I've been toying with the notion of an FYWD browser, standing for "Fine Young Western Dinosaurs" or "Flip Your Web Design", where some of the letters in "flip" were originally different.
> I wouldn't recommend trying to modify DOM elements via CSS or extensions if you can avoid it. You're going to run into some broken web experiences.
If I'm resorting to extensions or CSS to modify DOM elements, it's likely the web experience is already broken from my point of view. It's not something I do just for the fun of it.
OSX hiding scroll bars can be surprising for devs. You try your app on another OS and realize you’ve got several unintended scroll bars. I always turn them back on when working on OSX.

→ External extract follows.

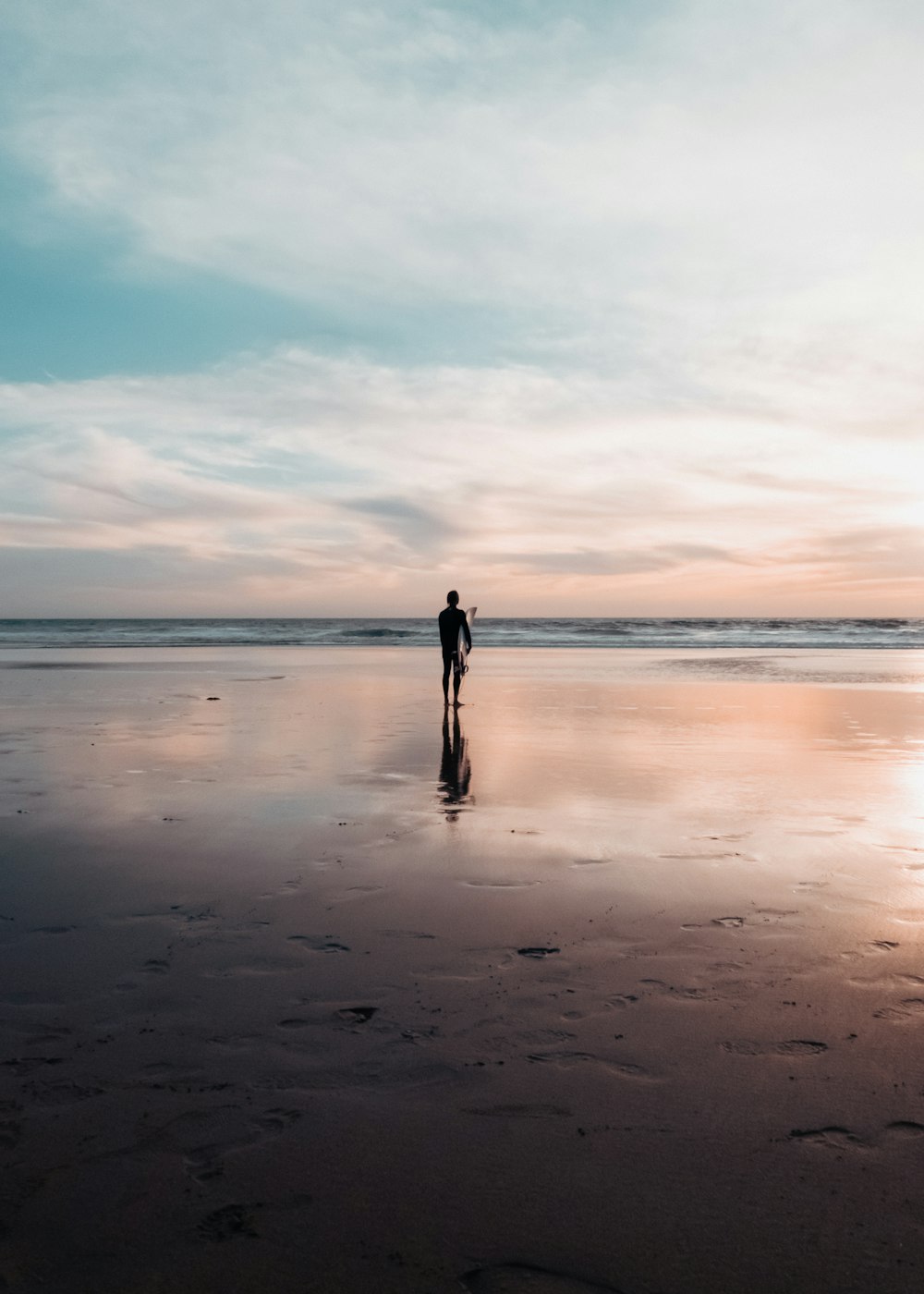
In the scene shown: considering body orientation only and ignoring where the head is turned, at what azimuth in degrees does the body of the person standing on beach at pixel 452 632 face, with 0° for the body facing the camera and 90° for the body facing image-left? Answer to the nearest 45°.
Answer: approximately 180°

Having no scrollbar could be descrbied as a broken web experience in my opinion.
And I actually think that begin able to modify webpage to your liking is important, even if it means breaking the page in the process (I'm kind of used to it with umatrix)
I do agree that in an ideal world, every webpage would be an amazing web experience, but unfortunately that's not the case, even with big websites with amazing UX desginer
Can you share a webpage that actually hides scrollbars? Aside from having a crazy amount of padding and shoving a scrollbar behind some div, how can you actually hide scrollbars cross browser?
I wouldn't recommend trying to modify DOM elements via CSS or extensions if you can avoid it. You're going to run into some broken web experiences.
Regarding scrollbars, you can set your OS to always show them. As a web dev, I'm out here trying to advocate to never screw with scrollbars.